TASK GOAL
Strip out the pictures and transcribe the records that follow exactly.

RECORD EXCERPTS
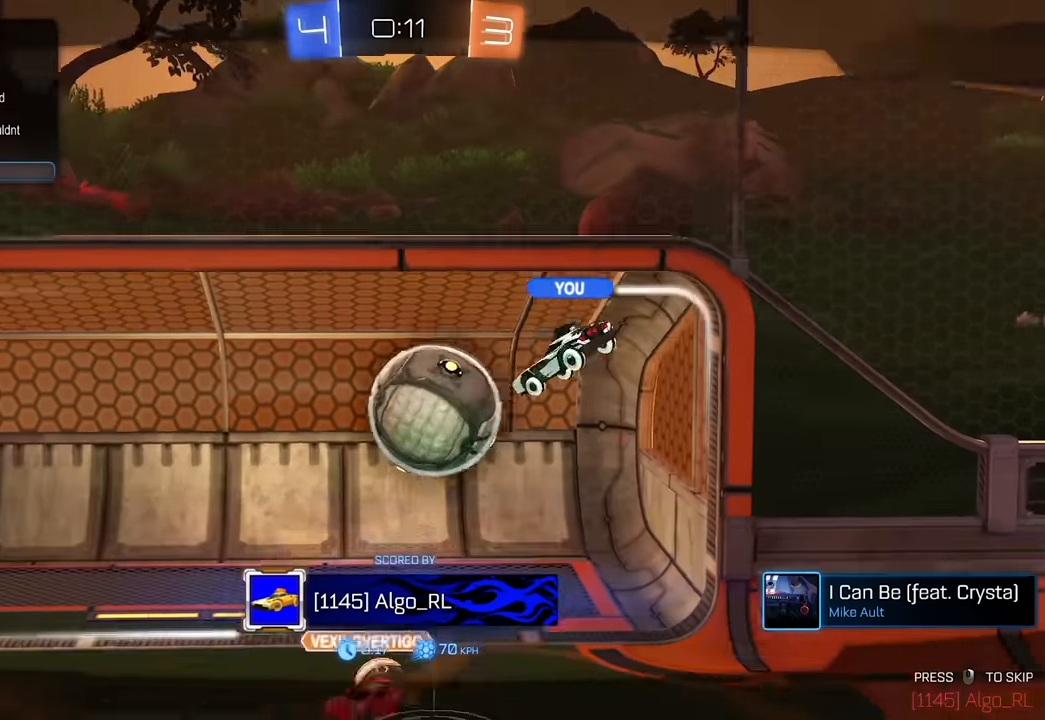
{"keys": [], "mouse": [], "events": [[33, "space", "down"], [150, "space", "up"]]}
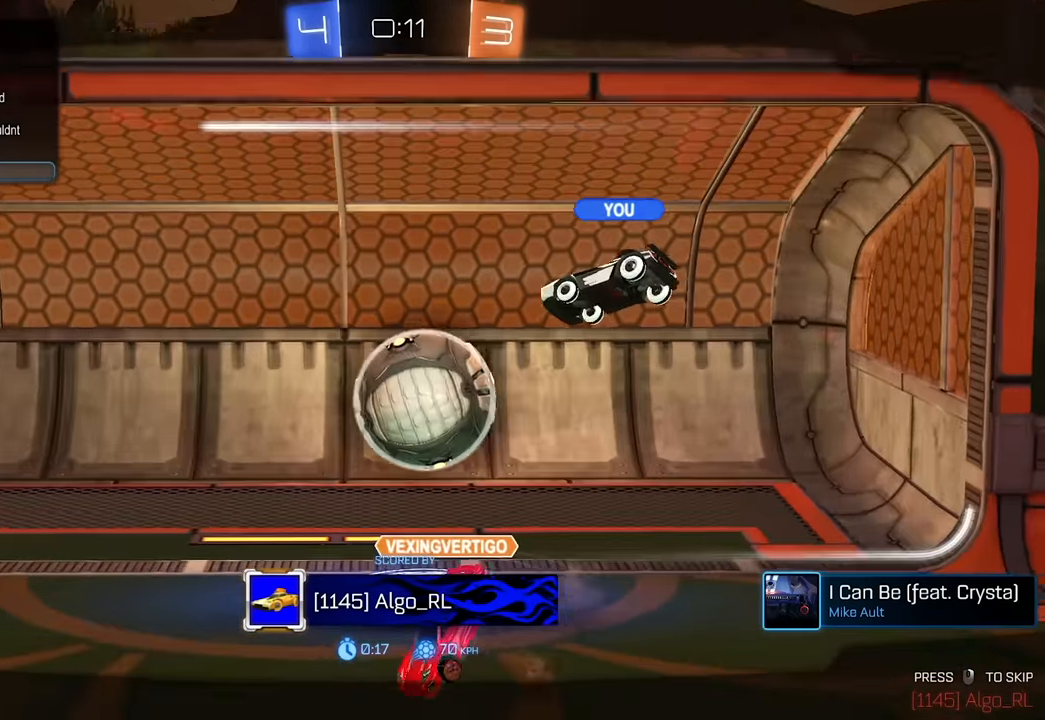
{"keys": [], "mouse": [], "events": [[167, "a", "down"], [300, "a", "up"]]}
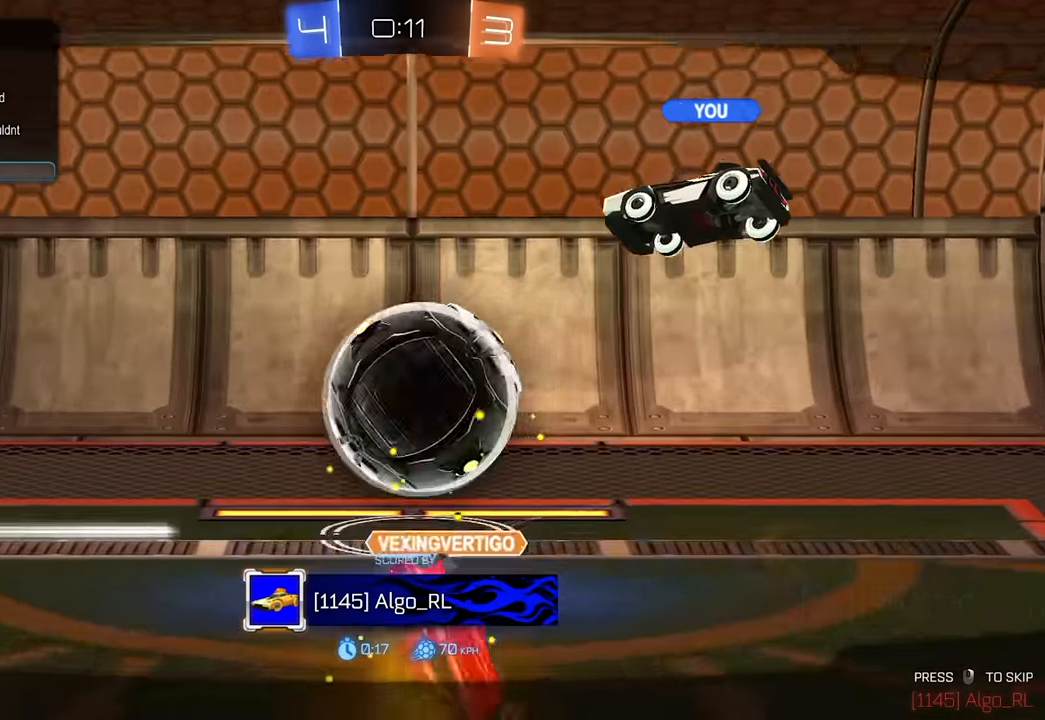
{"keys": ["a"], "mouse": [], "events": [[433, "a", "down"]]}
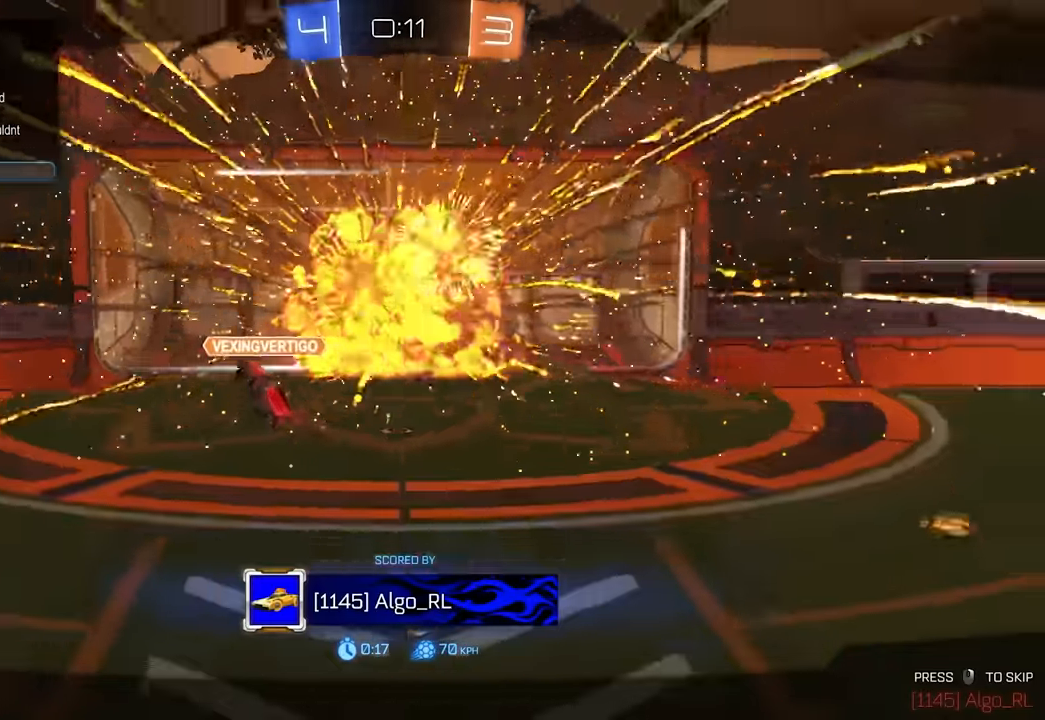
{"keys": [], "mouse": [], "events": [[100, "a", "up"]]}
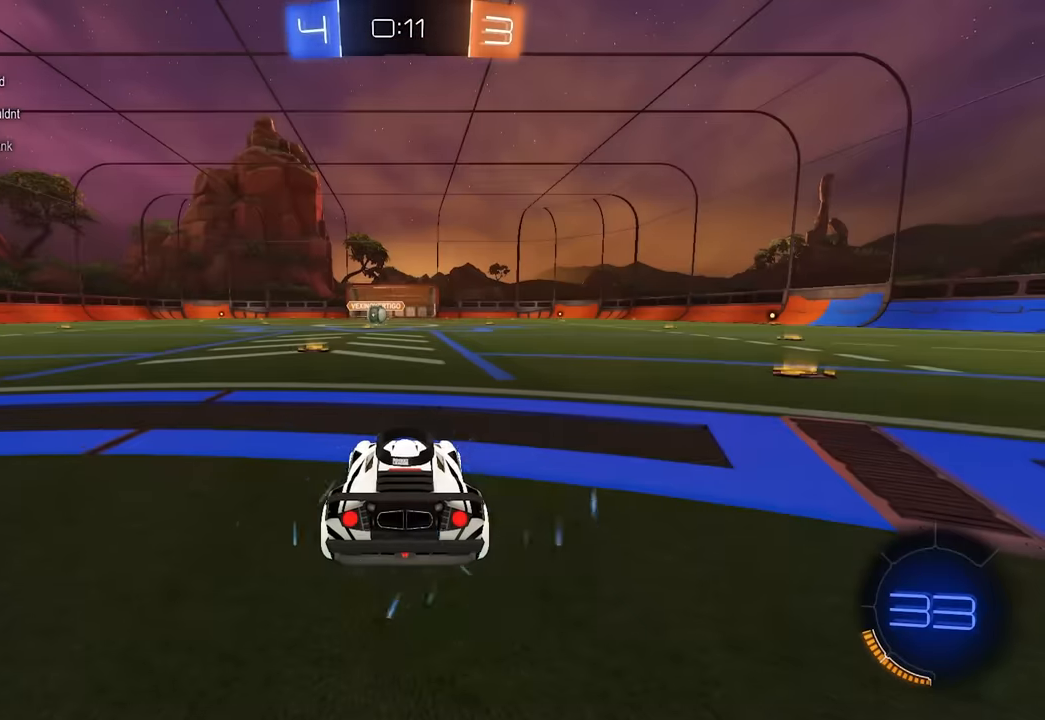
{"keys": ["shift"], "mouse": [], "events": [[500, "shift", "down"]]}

EXERCISE RESPONSE
{"keys": [], "mouse": [], "events": [[33, "space", "down"], [150, "space", "up"]]}
{"keys": [], "mouse": [], "events": [[167, "a", "down"], [300, "a", "up"]]}
{"keys": ["a"], "mouse": [], "events": [[433, "a", "down"]]}
{"keys": [], "mouse": [], "events": [[100, "a", "up"]]}
{"keys": ["shift"], "mouse": [], "events": [[500, "shift", "down"]]}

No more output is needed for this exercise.